The study led by Gretchen Gierach of the National Cancer Institute found women who took aspirin daily were 16 percent less likely to contact breast cancer.  Aspirin is a drug commonly used to treat headaches and body aches and fevers.

A health observer affiliated with foodconsumer.org cautioned that the study is not a trial and a cause and effect relation was not established, meaning taking aspirin may not necessarily be the real factor that reduced risk of the disease in the observed group.

He also suggested other preventatives like vitamin D may be better used than aspirin which can cause adverse effects in some people including ulcer and bleeding even if aspirin proves to be protective against breast cancer.

In the study, the researchers followed 127,000 women aged 51 to 72 in the United States who were cancer-free when entering the study for an average of 7 years.  Of the participants, about 18 percent were taking aspirin daily and during the follow-up, 4,500 were diagnosed with breast cancer.
 
The researchers found an apparently 16 percent reduction in risk of estrogen receptor-positive breast cancer in those who took aspirin daily.  But no association was between aspirin and the less-common estrogen receptor-negative breast cancer.  Those who took the drug less frequently than daily were not found at reduced risk.

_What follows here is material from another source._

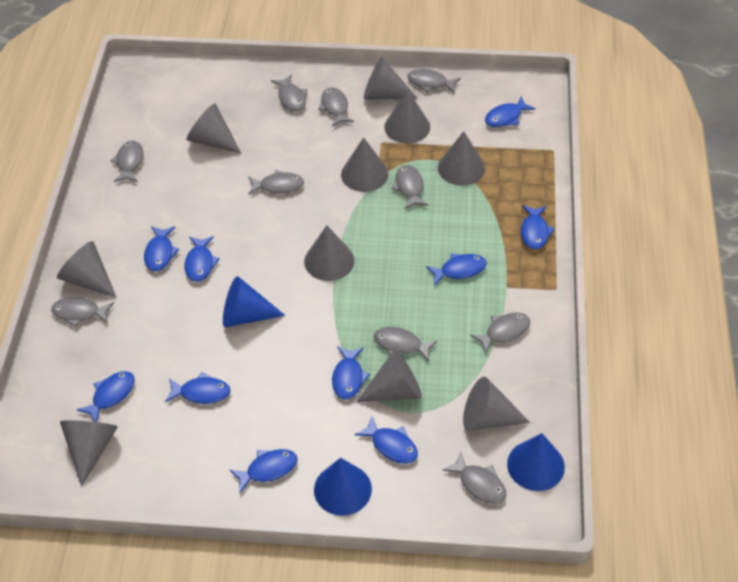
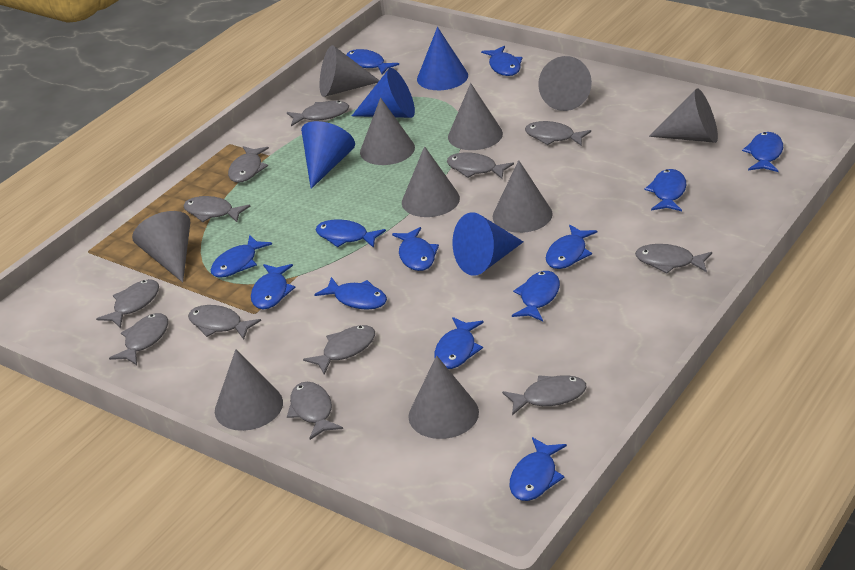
blue cone: [223,276,285,327] [314,458,372,516] [507,433,565,491] = 3 -> [301,121,355,189] [352,68,415,118] [417,27,468,90] [452,212,523,276] = 4
blue fish: [77,371,135,422] [144,226,179,271] [165,372,230,404] [184,236,220,282] [230,449,297,493] [332,346,370,399] [355,417,418,464] [426,253,487,286] [485,97,536,127] [521,205,555,250] = 10 -> [211,235,272,278] [251,264,296,309] [314,277,387,310] [316,219,386,248] [346,49,399,75] [392,227,439,271] [434,317,484,369] [481,46,522,76] [509,437,567,501] [512,271,560,321] [546,225,597,269] [644,169,686,211] [742,132,783,172] = 13
grey fish: [51,297,114,327] [110,141,143,182] [248,170,304,195] [271,75,307,111] [318,87,354,127] [374,327,437,361] [392,165,428,209] [408,69,461,93] [442,452,506,504] [470,313,530,354] = 10 -> [96,279,159,328] [109,313,168,365] [184,196,251,222] [188,305,261,340] [228,146,269,183] [287,101,349,126] [287,382,343,440] [303,325,375,375] [447,152,514,179] [502,375,587,416] [525,121,591,146] [635,244,712,273] = 12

Although the study could not establish a causal relation between aspirin and breast cancer risk, aspirin is known to interfere with the estrogen's activity. This means there is a possibility that taking aspirin did reduce the risk to some degree.

The current study essentially confirmed an early study by Columbia University researchers in the Journal of the American Medical Association in 2004 which found women who took aspirin regularly were at a moderately reduced risk of estrogen receptor-positive breast cancer.

But caution needs to be exercised.  "A woman would really need to talk to her doctor before starting any new regimen, and weigh the pros and cons of starting a new treatment," Gierach was quoted as saying.